ФРАГМЕНТ ИСТОЧНИКА>
Я добился своего! Дети визжали от восторга. Но встать я не мог. Ноги меня не слушались. Из положения, именуемого в народе «раком», я общался в детьми довольно долго. Раздал подарки, послушал их песни и стихи и, хромая, удалился под их аплодисменты. Дети остались довольны. Они решили, что вот такой им достался Дед Мороз. Очень старый. На ногах не стоит. Воспитательница меня премировала за мой подвиг. Я получил аж тринадцать рублей. Это была моя первая и последняя новогодняя халтура.

Кризис жанра

Неудовлетворенность жизнью в театре нарастала. Надежды истаивали. Запах кулис уже не вызывал того пиетета, который должен сопутствовать профессии актера. Отдушина была в нашем актерском общении, в сочинении капустников. И это при всем при том, что играл я много. Спектакли превращались в рутину. А душа хотела чего-то праздничного, необыкновенного. Некоторые актеры находили утешение в Бахусе.

В театральном общежитии в одной из комнат жил художник Юра с телевидения. Он пил по-черному. Но с ним происходила такая странность: чем больше он пил, тем более производил впечатление абсолютно трезвого человека. Когда он доходил до кондиции, то выходил на улицу и начинал собирать вокруг себя толпу. И при этом был очень убедителен:

— Женщина! Не торопитесь! Подойдите ко мне! Я Вас надолго не задержу. Мужчина! Да! Да! Я к Вам обращаюсь! Подождите! Встаньте здесь! Юноша! Подойдите поближе! Некогда? Успеете! Все успеете!

ВЫДЕРЖКИ ИЗ ЛИСТИНГА>

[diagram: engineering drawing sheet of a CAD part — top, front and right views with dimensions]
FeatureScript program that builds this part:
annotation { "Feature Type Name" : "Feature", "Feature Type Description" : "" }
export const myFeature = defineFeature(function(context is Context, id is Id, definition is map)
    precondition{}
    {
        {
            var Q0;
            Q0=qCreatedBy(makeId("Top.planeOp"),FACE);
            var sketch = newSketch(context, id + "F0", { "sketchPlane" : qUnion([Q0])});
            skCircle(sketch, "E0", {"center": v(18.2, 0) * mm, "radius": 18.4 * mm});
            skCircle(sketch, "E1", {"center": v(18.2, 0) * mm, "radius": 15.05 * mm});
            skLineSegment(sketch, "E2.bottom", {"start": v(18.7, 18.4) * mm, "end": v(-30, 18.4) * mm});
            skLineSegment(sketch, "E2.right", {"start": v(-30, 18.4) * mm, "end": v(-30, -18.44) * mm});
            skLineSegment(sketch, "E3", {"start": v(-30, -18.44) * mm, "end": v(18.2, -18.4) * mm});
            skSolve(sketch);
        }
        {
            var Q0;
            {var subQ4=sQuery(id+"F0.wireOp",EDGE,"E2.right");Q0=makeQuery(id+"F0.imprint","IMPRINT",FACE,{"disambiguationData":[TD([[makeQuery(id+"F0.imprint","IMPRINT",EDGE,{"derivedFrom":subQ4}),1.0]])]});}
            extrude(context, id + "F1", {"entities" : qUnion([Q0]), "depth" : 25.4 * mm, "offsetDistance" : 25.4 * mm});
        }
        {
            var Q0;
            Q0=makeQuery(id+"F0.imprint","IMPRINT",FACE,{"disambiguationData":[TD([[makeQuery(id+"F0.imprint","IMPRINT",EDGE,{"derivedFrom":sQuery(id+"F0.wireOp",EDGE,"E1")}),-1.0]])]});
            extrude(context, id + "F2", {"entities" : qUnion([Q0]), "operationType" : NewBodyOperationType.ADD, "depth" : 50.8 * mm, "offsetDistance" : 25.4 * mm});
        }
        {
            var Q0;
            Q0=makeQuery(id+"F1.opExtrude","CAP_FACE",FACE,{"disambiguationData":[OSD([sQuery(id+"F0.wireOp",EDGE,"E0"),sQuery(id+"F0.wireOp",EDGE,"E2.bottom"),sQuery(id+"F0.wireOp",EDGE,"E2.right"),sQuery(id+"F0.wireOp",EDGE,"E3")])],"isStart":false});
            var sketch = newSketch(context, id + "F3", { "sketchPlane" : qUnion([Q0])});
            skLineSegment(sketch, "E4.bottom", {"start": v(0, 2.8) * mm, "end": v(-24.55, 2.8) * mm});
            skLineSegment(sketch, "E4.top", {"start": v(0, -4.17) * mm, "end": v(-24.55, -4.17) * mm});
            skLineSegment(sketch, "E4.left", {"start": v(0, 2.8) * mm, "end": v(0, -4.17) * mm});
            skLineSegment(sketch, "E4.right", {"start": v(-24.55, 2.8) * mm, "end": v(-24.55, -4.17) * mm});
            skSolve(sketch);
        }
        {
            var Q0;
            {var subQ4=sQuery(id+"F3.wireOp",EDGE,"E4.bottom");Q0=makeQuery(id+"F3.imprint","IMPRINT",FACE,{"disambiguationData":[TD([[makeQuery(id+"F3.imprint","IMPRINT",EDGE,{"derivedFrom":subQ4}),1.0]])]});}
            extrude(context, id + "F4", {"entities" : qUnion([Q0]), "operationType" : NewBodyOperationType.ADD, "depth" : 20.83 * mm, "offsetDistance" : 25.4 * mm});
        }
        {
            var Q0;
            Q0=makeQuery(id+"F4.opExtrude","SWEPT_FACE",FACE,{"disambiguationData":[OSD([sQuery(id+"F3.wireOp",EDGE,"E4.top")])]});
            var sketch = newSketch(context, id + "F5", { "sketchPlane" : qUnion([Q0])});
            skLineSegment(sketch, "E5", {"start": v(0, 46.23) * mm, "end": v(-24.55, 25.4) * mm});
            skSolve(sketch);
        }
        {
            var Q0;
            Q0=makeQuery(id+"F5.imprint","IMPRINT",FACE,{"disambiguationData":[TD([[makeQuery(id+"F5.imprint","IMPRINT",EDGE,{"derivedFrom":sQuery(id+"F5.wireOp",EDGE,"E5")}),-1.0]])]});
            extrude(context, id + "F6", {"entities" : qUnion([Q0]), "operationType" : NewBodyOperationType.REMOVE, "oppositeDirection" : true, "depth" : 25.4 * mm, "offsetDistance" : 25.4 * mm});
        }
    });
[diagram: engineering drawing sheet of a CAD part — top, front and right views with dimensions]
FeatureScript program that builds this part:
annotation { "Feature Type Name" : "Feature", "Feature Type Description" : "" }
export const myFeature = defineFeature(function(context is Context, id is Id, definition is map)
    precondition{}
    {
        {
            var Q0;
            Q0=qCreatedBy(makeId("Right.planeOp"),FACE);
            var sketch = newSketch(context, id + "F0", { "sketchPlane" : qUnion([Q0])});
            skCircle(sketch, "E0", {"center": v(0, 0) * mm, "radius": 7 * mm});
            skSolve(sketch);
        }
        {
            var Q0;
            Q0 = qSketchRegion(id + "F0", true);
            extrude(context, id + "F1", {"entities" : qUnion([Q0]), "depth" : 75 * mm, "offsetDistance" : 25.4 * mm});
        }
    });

ТРЕБОВАНИЯ К ЗАДАНИЮ>
1 – Какую сумму рассказчик получил от воспитательницы в качестве премии, согласно фрагменту воспоминаний?
2 – Продолжите фрагмент воспоминаний, начав сразу после последней реплики художника Юры.

ОТВЕТЫ>
1 – Тринадцать рублей.

2 –
И тогда, когда вокруг Юры собиралась приличная толпа, он поднимал руку, все стихали, и в наступившей тишине он задавал сакраментальный вопрос:

— Товарищи! Как жить дальше?

Толпа, сплюнув в сердцах, посылала его по разным адресам, иногда его просто били.

Сейчас я знаю, как это называется, — несанкционированный митинг. Тогда это было тоже небезопасно. Но вопрос Юры-художника гвоздил меня. Я не знал, как жить дальше. Порой я впадал в грех, который называется унынием. Сидеть и ждать чего-то? Бессмысленно. Переходить в другой театр? Куда?

И тут благосклонная судьба делает мне подарок. В Москву, в театр имени Гоголя переехал из Ленинграда вместе с женой Наташей актер и пародист Виктор Чистяков и поселился в общежитии, у меня за стенкой. Пригласил его Голубовский на предмет постановки «Тетки Чарлея». Расчет был на популярность В. Чистякова. А популярность была сумасшедшая. С ним невозможно было идти по улице. Все узнавали, бросались за автографом. И это было абсолютно заслуженно. Прошло много лет, но никто из эстрадных артистов не приблизился к Виктору Чистякову по уровню таланта и вокальных данных. В Москве он был нарасхват. Все вечера были расписаны. Он был непременным участником всех правительственных и прочих концертов. Его приглашали на «корпоративы». Просто тогда мы не знали этого названия.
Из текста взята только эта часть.